The Ukrainian Night: An Intimate History of Revolution by Marci Shore

Author:Marci Shore
Language: eng
Format: epub
Publisher: Yale University Press
Published: 2017-01-15T00:00:00+00:00


Putin’s Sirens

By spring 2014, Crimea was a fait accompli. On 25 May 2014, the same day as the European parliamentary elections, Ukraine held an election “between the Chocolate King and the Gas Princess.” The Chocolate King, Petro Poroshenko, won. The far Right got very little support: Oleh Tyahnybok, leader of Svoboda, and Dmytro Yarosh, leader of Pravyi Sektor, won just over and just under 1 percent of the vote, respectively—each receiving fewer votes than Vadim Rabinovich, leader of the Ukrainian Jewish Congress.

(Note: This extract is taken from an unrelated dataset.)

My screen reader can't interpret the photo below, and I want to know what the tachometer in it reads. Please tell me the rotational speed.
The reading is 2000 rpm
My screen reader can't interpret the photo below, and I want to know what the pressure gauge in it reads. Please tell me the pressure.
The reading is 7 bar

In the October 2014 parliamentary elections, neither Svoboda nor Pravyi Sektor reached the 5 percent threshold needed to enter parliament. This was in contrast to the far-Right Freiheitliche Partei Österreichs, which won close to 20 percent of the Austrian vote in the European parliamentary elections, and Marine Le Pen’s far-Right Front National in France, which won close to 25 percent. It was as if Freud’s ghost were haunting Europe, and Austria and France were gazing at Ukraine through the lens of projection, attributing to others what they could not accept in themselves.

Europeans preferred to put Crimea out of their minds. No one in Brussels wanted to go to war against Russia. The passive condoning of Putin’s annexation of the Black Sea peninsula was reminiscent of Neville Chamberlain’s “appeasement at Munich,” Western Europe’s acquiescence to Hitler’s annexation of the Sudetenland. Everyone began asking the same question: “What will Putin do? What are Putin’s plans? What is Putin thinking?” It was as if there were an unspoken understanding that, once again, the fate of Europe lay in one man’s mind.

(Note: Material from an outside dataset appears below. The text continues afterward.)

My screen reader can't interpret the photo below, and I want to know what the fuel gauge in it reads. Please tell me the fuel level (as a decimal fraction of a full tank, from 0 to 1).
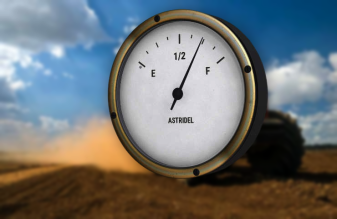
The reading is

“He’s living in a different world,” German chancellor Angela Merkel said after she had spoken by phone to Putin at the very beginning of March. Unlike her predecessor as chancellor, Gerhard Schröder, who traveled to Saint Petersburg in April 2014 to celebrate his seventieth birthday with Putin, Merkel was not enchanted with the Russian dictator. She was sober, and cautious. Merkel was a crisis manager, not a Putin sympathizer—in contrast to many of her fellow Germans, including those on both the far Right and the far Left. Putin’s defenders and apologists became known as “Putin-Versteher”: those who “understood” Putin. Many of Ukraine’s leading writers and intellectuals were Germanists by education; they translated German literature, they lectured in Germany, Austria, and Switzerland. This made the “Putin-Versteher” phenomenon all the more painful to them.

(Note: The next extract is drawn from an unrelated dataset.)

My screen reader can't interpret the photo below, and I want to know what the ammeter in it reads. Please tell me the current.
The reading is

Some explained Europeans’ Russian sympathies by crude financial interests: Russian oligarchs tended to keep their money in Europe; Austrian banks were especially desirable. Gerhard Schröder was chairman of the shareholders’ committee of Putin-controlled Gazprom, the largest natural gas company in the world. In 2004, Schröder and his fourth wife adopted a three-year-old girl from a Russian orphanage. The legality of the adoption was murky: the child appeared to be a diplomatic gift—that is, a human bribe. Others explained Putin’s attraction as that of a homoerotic Männerfreundschaft, a masculinizing ideal of men bonding while drinking vodka in forest lodges and hunting wild boar bare-chested on horseback. Still others explained this by German feelings of guilt towards Russia.